Leading the claims of a media conspiracy of silence is the far-right Pegida group. In a Facebook post from January 6th, it said: “When you discuss (the Cologne/Bielefeld/Stuttgart/Hamburg attacks) always remember: politics and media want to actively hinder this discourse.
Liberal citation
The problem with this claim is that, in previous days, Pegida appears to have first learned of the attacks from the mainstream media and, in daily posts, cited liberally from Germany’s mainstream media reports for the latest updates on the Cologne attacks investigation.
On January 4th, at 7.11am, it liked a post by a user claiming that “those who speak the truth continually are demonised in this country, those who lie to us constantly and have caused this horror live from our tax money - and very well. Thank you Pegida that you’re there”.
Below this rant about lies and speaking the truth was a link to an article from Cologne’s Express newspaper: “The start was a group of around 1,000 men.”

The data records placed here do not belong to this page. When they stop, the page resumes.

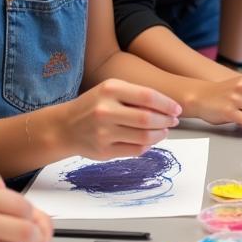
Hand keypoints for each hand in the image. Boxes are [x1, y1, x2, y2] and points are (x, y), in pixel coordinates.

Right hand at [62, 78, 180, 159]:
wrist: (64, 127)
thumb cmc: (93, 105)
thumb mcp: (110, 90)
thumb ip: (135, 95)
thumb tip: (168, 108)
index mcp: (109, 90)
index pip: (147, 96)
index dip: (167, 104)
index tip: (177, 109)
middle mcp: (105, 110)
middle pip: (148, 118)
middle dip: (166, 121)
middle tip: (174, 121)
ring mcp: (103, 133)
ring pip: (144, 137)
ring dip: (160, 135)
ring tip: (164, 131)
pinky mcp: (103, 151)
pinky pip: (135, 150)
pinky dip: (148, 146)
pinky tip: (150, 140)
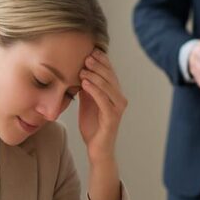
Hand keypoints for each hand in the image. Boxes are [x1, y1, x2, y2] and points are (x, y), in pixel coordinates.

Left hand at [78, 49, 126, 163]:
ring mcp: (117, 108)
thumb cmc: (93, 126)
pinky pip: (104, 100)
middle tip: (86, 57)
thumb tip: (80, 71)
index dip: (102, 61)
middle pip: (110, 77)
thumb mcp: (87, 102)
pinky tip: (85, 84)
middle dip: (98, 66)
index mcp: (114, 93)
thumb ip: (87, 88)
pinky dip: (95, 91)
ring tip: (83, 70)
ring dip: (95, 76)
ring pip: (108, 87)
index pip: (110, 73)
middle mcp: (119, 98)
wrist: (97, 148)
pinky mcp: (112, 117)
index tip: (90, 51)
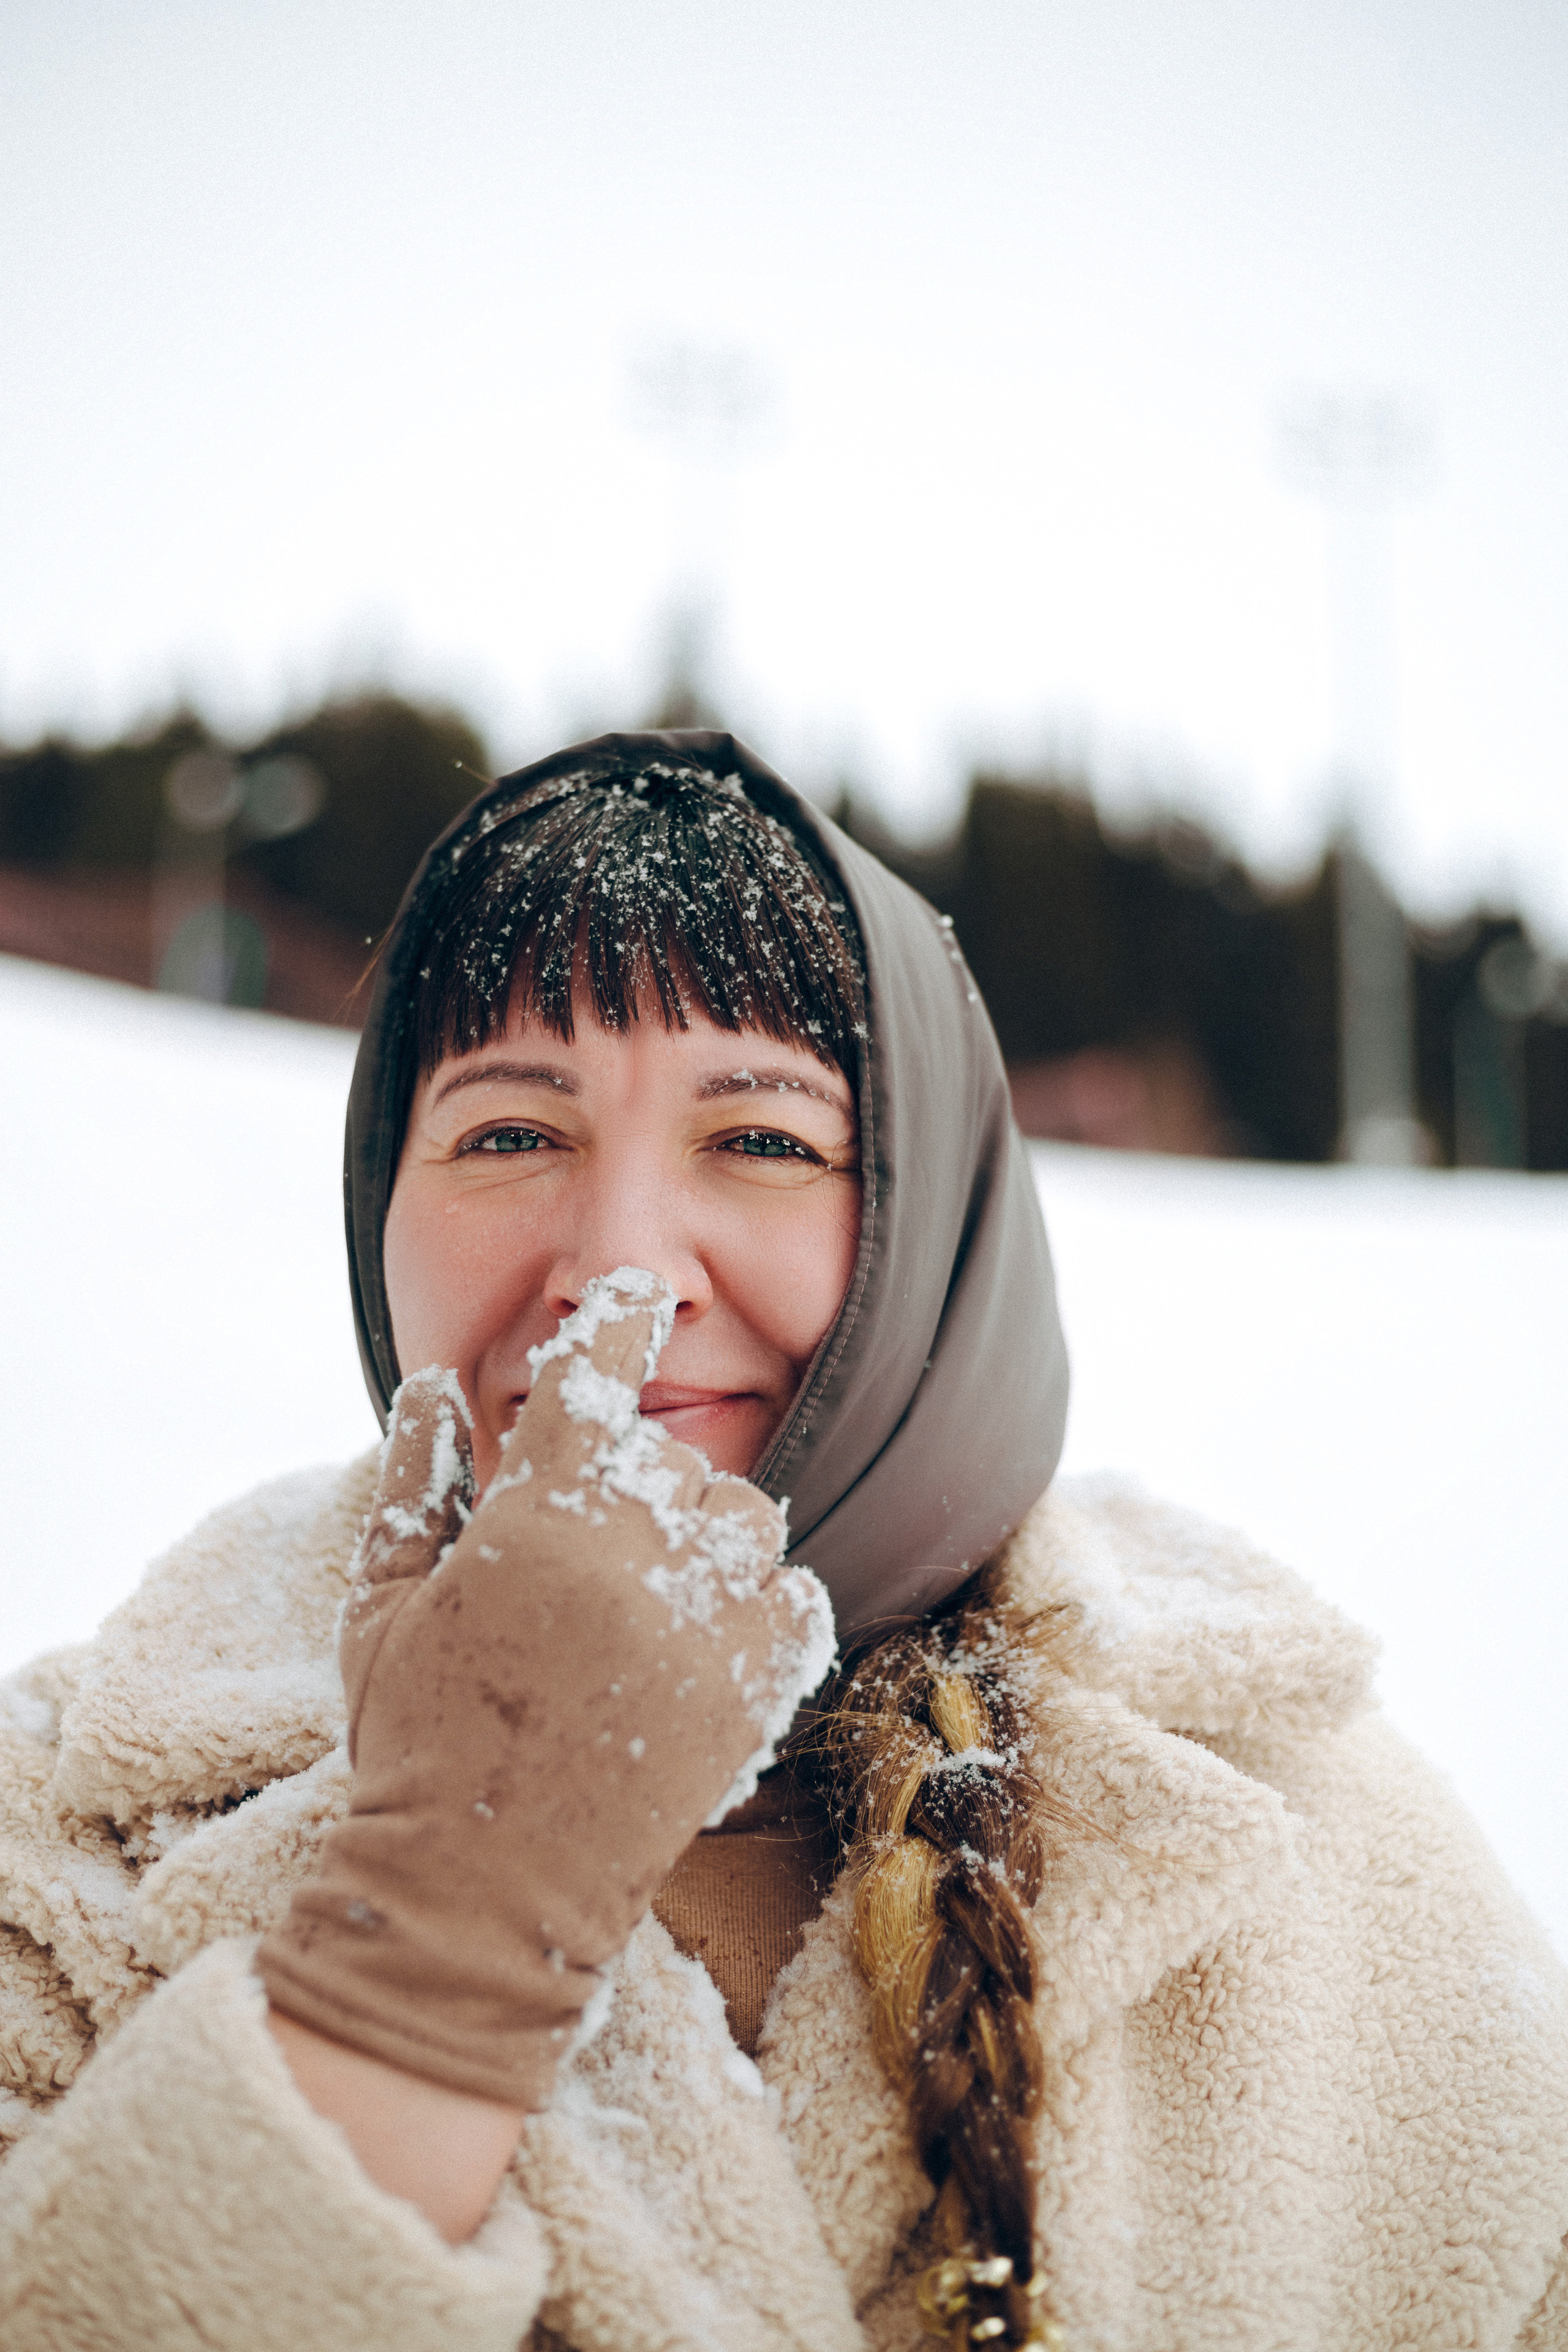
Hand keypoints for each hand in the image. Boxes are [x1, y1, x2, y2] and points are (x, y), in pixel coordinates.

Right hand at [258, 1267, 834, 2107]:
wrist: (482, 1896)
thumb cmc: (419, 1741)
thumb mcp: (384, 1602)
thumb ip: (416, 1478)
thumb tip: (435, 1381)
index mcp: (539, 1513)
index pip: (595, 1367)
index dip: (617, 1315)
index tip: (635, 1296)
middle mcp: (634, 1548)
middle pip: (675, 1457)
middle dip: (638, 1493)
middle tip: (591, 1568)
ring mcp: (706, 1619)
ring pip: (746, 1519)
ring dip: (704, 1545)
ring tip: (645, 1610)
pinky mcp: (758, 1688)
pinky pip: (798, 1597)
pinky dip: (763, 1607)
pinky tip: (705, 1645)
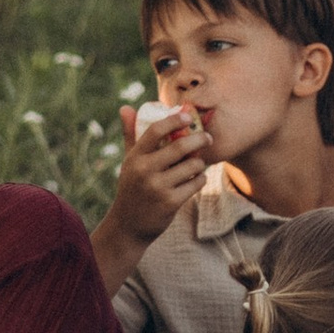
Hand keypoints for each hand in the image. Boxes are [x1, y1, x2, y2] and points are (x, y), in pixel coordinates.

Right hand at [107, 103, 210, 245]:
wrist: (128, 225)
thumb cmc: (132, 187)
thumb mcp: (128, 162)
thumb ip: (130, 134)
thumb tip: (125, 107)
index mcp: (135, 157)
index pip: (155, 130)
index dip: (174, 120)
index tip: (187, 115)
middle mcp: (145, 170)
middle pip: (180, 146)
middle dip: (199, 139)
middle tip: (208, 137)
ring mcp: (158, 187)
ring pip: (192, 165)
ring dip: (199, 162)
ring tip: (197, 163)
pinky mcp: (171, 202)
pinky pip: (196, 183)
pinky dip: (200, 178)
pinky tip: (196, 179)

Two hours Pegida’s Facebook account liked a post with a link to the website of Focus magazine, headlined “Group of 1,000 Men was the Start”.
‘Pure horror’
A few hours later again it linked directly to a report from RTL television commentary, headlined: “It was pure horror.”
Two days later, on January 6th, Pegida warned its followers about the ongoing media conspiracy of silence. On January 9th, that claim didn’t stop it from noting that “slowly more and more truth is coming to light...” and linking to a report from the Westfalen Blatt newspaper.
There are many legitimate concerns people have about the attacks on women in Cologne on New Year’s Eve, and violence committed against women by asylum seekers.
But the idea of “media cover-up” is an idea pushed by Pegida, among others: far-right groups who chant “Lügenprese” - lying press - while feeding on media coverage of the attacks.
The question for Pegida - and those who uncritically swallow its claims - is: when did the media cover-up of the Cologne attacks begin, and how long did it last?